Stored items:
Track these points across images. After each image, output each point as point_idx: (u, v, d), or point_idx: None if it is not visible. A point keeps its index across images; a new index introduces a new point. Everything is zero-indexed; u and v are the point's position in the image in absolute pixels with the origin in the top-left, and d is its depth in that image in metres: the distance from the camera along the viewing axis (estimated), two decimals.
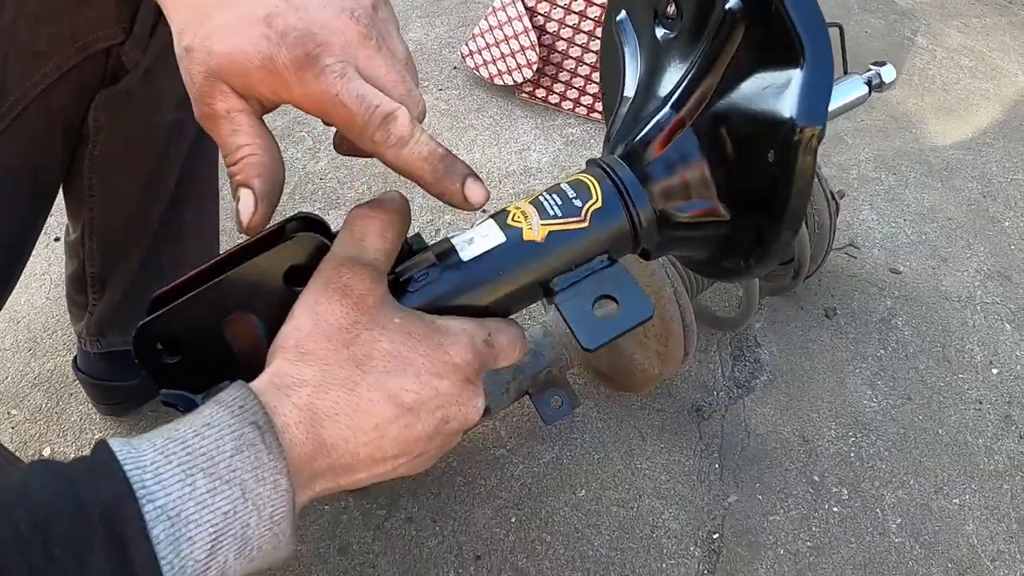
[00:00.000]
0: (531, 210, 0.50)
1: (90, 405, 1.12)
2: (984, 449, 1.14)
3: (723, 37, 0.51)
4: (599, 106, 1.70)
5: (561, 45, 1.64)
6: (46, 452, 1.09)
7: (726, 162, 0.53)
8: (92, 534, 0.33)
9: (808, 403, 1.16)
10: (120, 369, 1.06)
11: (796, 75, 0.47)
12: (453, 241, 0.49)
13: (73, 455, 1.09)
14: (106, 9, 0.68)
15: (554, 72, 1.69)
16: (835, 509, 1.02)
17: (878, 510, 1.03)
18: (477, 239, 0.49)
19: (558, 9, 1.59)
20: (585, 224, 0.50)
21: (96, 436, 1.09)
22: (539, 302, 0.90)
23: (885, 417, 1.15)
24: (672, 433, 1.09)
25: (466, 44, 1.82)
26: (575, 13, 1.58)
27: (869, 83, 0.85)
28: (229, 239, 1.21)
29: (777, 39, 0.48)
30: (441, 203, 0.47)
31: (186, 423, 0.38)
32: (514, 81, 1.72)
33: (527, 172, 1.60)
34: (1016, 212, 1.68)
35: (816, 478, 1.06)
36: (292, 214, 0.49)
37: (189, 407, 0.45)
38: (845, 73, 0.89)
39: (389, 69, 0.44)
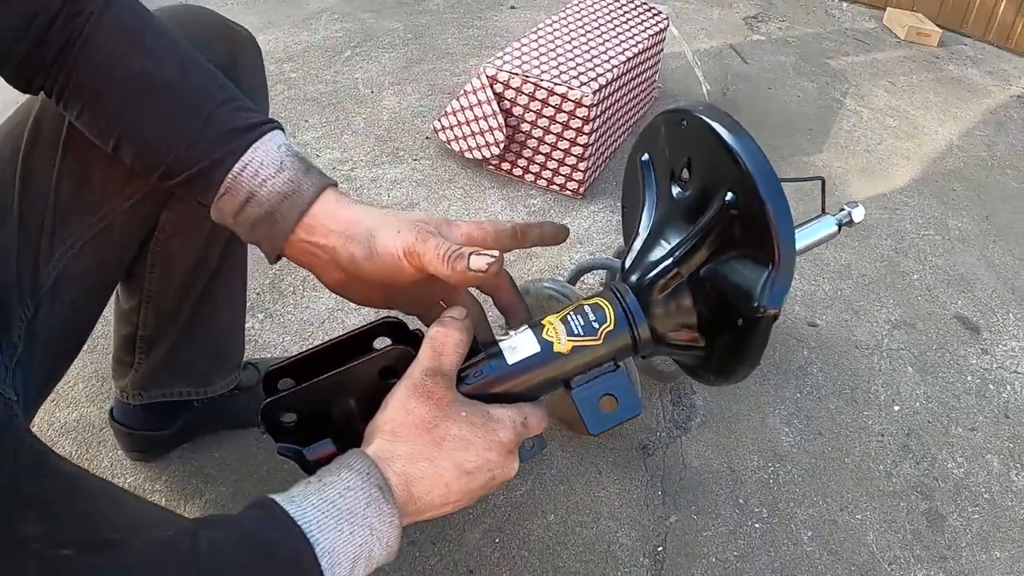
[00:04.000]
0: (560, 327, 0.73)
1: (118, 452, 1.29)
2: (884, 473, 1.43)
3: (719, 221, 0.72)
4: (557, 179, 2.01)
5: (525, 127, 1.95)
6: None
7: (707, 313, 0.75)
8: (284, 571, 0.57)
9: (735, 440, 1.45)
10: (155, 420, 1.24)
11: (768, 271, 0.68)
12: (501, 346, 0.73)
13: None
14: None
15: (518, 149, 1.99)
16: (756, 525, 1.31)
17: (792, 525, 1.32)
18: (519, 347, 0.72)
19: (523, 96, 1.90)
20: (600, 342, 0.73)
21: (128, 479, 1.25)
22: None
23: (799, 450, 1.45)
24: (623, 467, 1.37)
25: (439, 120, 2.11)
26: (538, 100, 1.89)
27: (839, 223, 1.11)
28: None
29: (760, 240, 0.68)
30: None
31: (331, 486, 0.61)
32: (483, 156, 2.02)
33: None
34: (924, 266, 2.00)
35: (741, 501, 1.34)
36: (380, 317, 0.74)
37: (297, 456, 0.70)
38: (823, 210, 1.15)
39: None
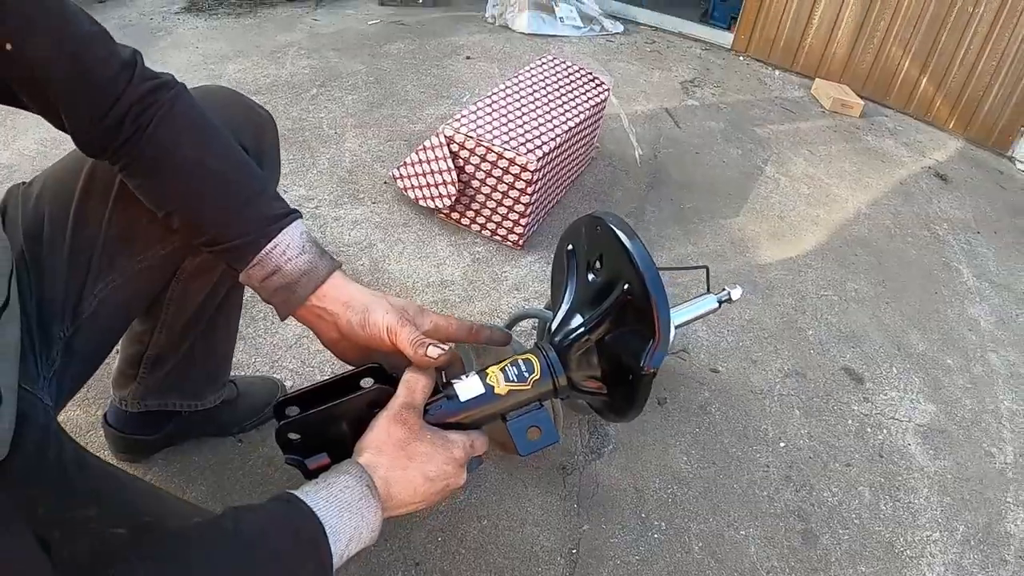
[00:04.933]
0: (500, 375, 0.98)
1: (105, 452, 1.47)
2: (767, 498, 1.72)
3: (617, 304, 0.99)
4: (500, 231, 2.31)
5: (475, 183, 2.24)
6: None
7: (608, 369, 1.01)
8: (304, 546, 0.76)
9: (640, 464, 1.74)
10: (147, 426, 1.45)
11: (650, 342, 0.93)
12: (456, 388, 0.98)
13: None
14: None
15: (468, 202, 2.28)
16: (655, 536, 1.59)
17: (686, 537, 1.60)
18: (469, 388, 0.98)
19: (475, 157, 2.19)
20: (528, 387, 0.99)
21: None
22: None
23: (695, 475, 1.74)
24: (546, 483, 1.65)
25: (398, 169, 2.39)
26: (488, 162, 2.18)
27: (720, 301, 1.41)
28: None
29: (646, 320, 0.94)
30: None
31: (334, 485, 0.81)
32: (435, 206, 2.30)
33: (443, 284, 2.16)
34: (819, 322, 2.33)
35: (643, 515, 1.63)
36: (367, 365, 0.98)
37: (300, 465, 0.96)
38: (708, 290, 1.43)
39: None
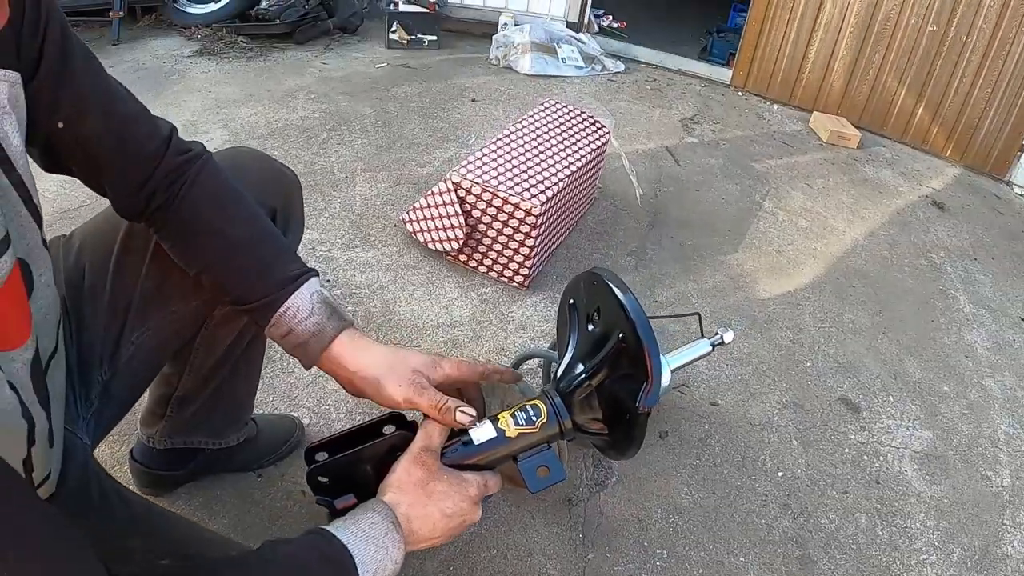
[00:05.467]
0: (510, 420, 1.06)
1: (131, 485, 1.53)
2: (766, 526, 1.79)
3: (614, 351, 1.07)
4: (507, 272, 2.40)
5: (482, 227, 2.33)
6: None
7: (608, 411, 1.09)
8: (338, 573, 0.83)
9: (643, 496, 1.81)
10: (172, 462, 1.53)
11: (643, 384, 1.00)
12: (471, 433, 1.05)
13: None
14: None
15: (475, 244, 2.38)
16: (658, 563, 1.66)
17: (687, 564, 1.67)
18: (482, 433, 1.05)
19: (482, 202, 2.29)
20: (536, 431, 1.07)
21: None
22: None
23: (695, 505, 1.81)
24: (553, 515, 1.72)
25: (408, 213, 2.49)
26: (494, 207, 2.28)
27: (713, 344, 1.49)
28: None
29: (639, 366, 1.02)
30: None
31: (363, 520, 0.88)
32: (444, 249, 2.40)
33: (452, 324, 2.24)
34: (817, 354, 2.40)
35: (646, 544, 1.70)
36: (388, 413, 1.06)
37: (330, 505, 1.03)
38: (702, 335, 1.51)
39: None
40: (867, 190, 3.57)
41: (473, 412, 1.01)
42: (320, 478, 1.03)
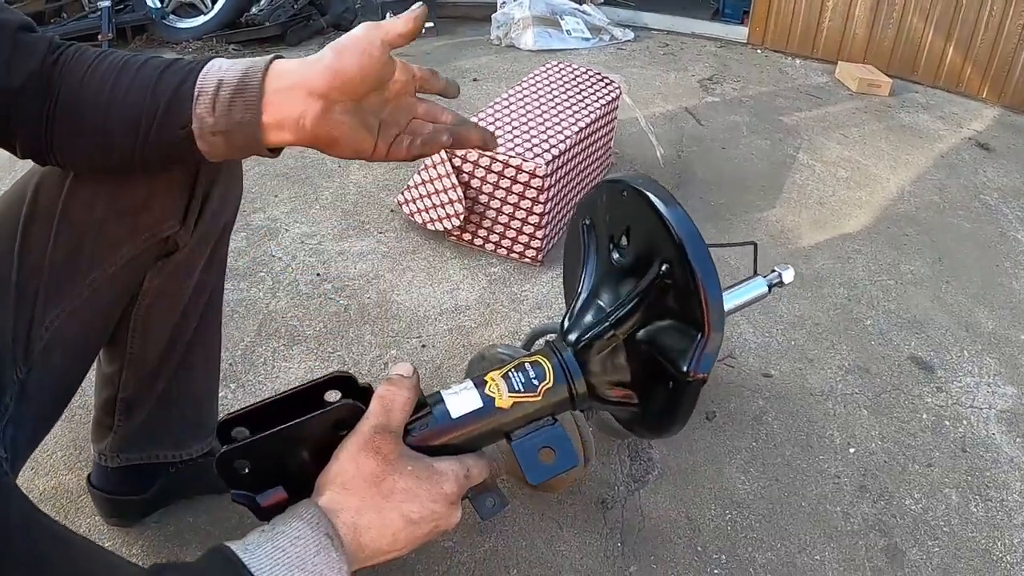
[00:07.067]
0: (502, 384, 0.80)
1: (95, 518, 1.35)
2: (841, 514, 1.49)
3: (654, 289, 0.80)
4: (516, 247, 2.11)
5: (484, 198, 2.04)
6: None
7: (640, 374, 0.82)
8: None
9: (692, 490, 1.51)
10: (132, 484, 1.32)
11: (697, 339, 0.75)
12: (446, 399, 0.79)
13: None
14: (168, 205, 1.00)
15: (478, 219, 2.09)
16: (716, 571, 1.36)
17: (751, 569, 1.37)
18: (463, 401, 0.79)
19: (480, 169, 2.00)
20: (539, 398, 0.80)
21: (105, 545, 1.30)
22: None
23: (756, 496, 1.51)
24: (583, 521, 1.43)
25: (402, 194, 2.21)
26: (495, 172, 1.99)
27: (770, 284, 1.19)
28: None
29: (691, 309, 0.76)
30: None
31: (283, 535, 0.67)
32: (445, 227, 2.11)
33: (457, 310, 1.97)
34: (877, 311, 2.09)
35: (699, 548, 1.40)
36: (331, 371, 0.80)
37: (251, 503, 0.76)
38: (755, 273, 1.22)
39: None
40: (906, 136, 3.26)
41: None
42: (237, 465, 0.75)
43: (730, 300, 1.16)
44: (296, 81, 0.77)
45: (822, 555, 1.41)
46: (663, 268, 0.78)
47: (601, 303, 0.86)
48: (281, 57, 0.81)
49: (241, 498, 0.77)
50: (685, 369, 0.75)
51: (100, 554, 0.70)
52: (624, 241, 0.86)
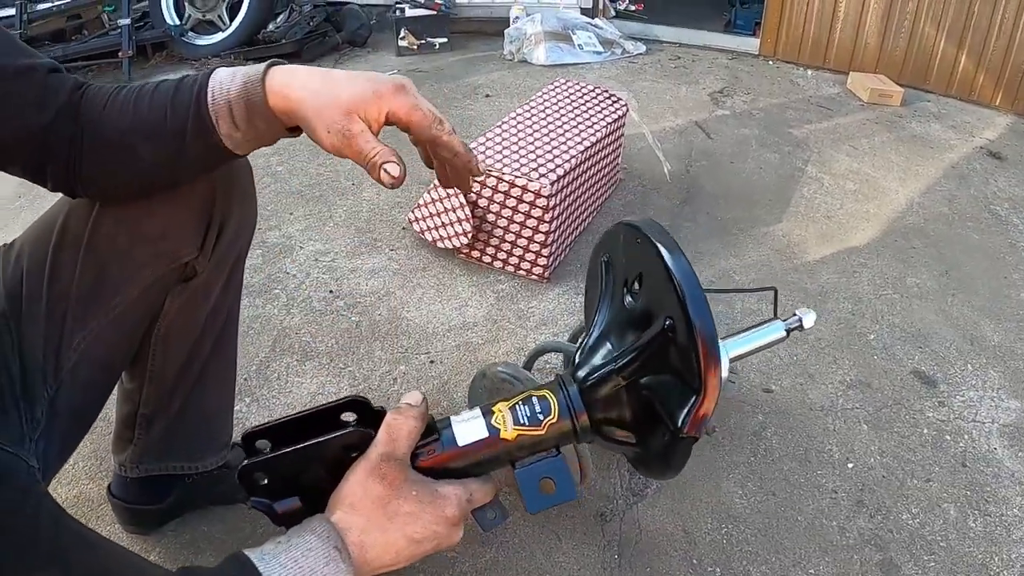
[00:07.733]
0: (508, 416, 0.84)
1: (115, 526, 1.41)
2: (837, 529, 1.51)
3: (658, 341, 0.82)
4: (523, 265, 2.15)
5: (491, 216, 2.09)
6: None
7: (640, 418, 0.84)
8: None
9: (689, 504, 1.54)
10: (150, 494, 1.37)
11: (694, 398, 0.77)
12: (454, 427, 0.84)
13: None
14: (186, 234, 1.07)
15: (486, 237, 2.13)
16: None
17: None
18: (470, 430, 0.84)
19: (487, 188, 2.04)
20: (543, 432, 0.84)
21: None
22: None
23: (752, 510, 1.53)
24: (581, 534, 1.46)
25: (413, 212, 2.26)
26: (501, 192, 2.03)
27: (788, 328, 1.19)
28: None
29: (690, 369, 0.77)
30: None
31: (296, 547, 0.74)
32: (454, 245, 2.15)
33: (465, 326, 2.01)
34: (881, 325, 2.10)
35: (695, 561, 1.43)
36: (348, 396, 0.85)
37: (268, 510, 0.83)
38: (775, 316, 1.21)
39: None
40: (917, 146, 3.25)
41: (400, 169, 0.82)
42: (256, 476, 0.82)
43: (746, 344, 1.17)
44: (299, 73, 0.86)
45: (816, 569, 1.43)
46: (667, 323, 0.80)
47: (610, 345, 0.89)
48: (278, 63, 0.88)
49: (259, 505, 0.84)
50: (680, 425, 0.78)
51: (127, 557, 0.77)
52: (637, 287, 0.88)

• **Task to carry out**:
Your answer should consist solely of the lines above from the line with "15: (554, 72, 1.69)" to the line with "39: (389, 69, 0.44)", both included, reproduced exactly.

• **Final answer**:
15: (554, 72, 1.69)
16: (835, 509, 1.02)
17: (878, 510, 1.03)
18: (477, 239, 0.49)
19: (558, 9, 1.59)
20: (585, 224, 0.50)
21: (96, 436, 1.09)
22: (539, 302, 0.90)
23: (885, 417, 1.15)
24: (672, 433, 1.09)
25: (466, 44, 1.82)
26: (575, 13, 1.58)
27: (869, 83, 0.85)
28: (229, 239, 1.21)
29: (777, 39, 0.48)
30: (441, 203, 0.47)
31: (186, 423, 0.38)
32: (514, 81, 1.72)
33: (527, 172, 1.60)
34: (1016, 212, 1.68)
35: (816, 478, 1.06)
36: (292, 214, 0.49)
37: (189, 407, 0.45)
38: (845, 73, 0.89)
39: (389, 69, 0.44)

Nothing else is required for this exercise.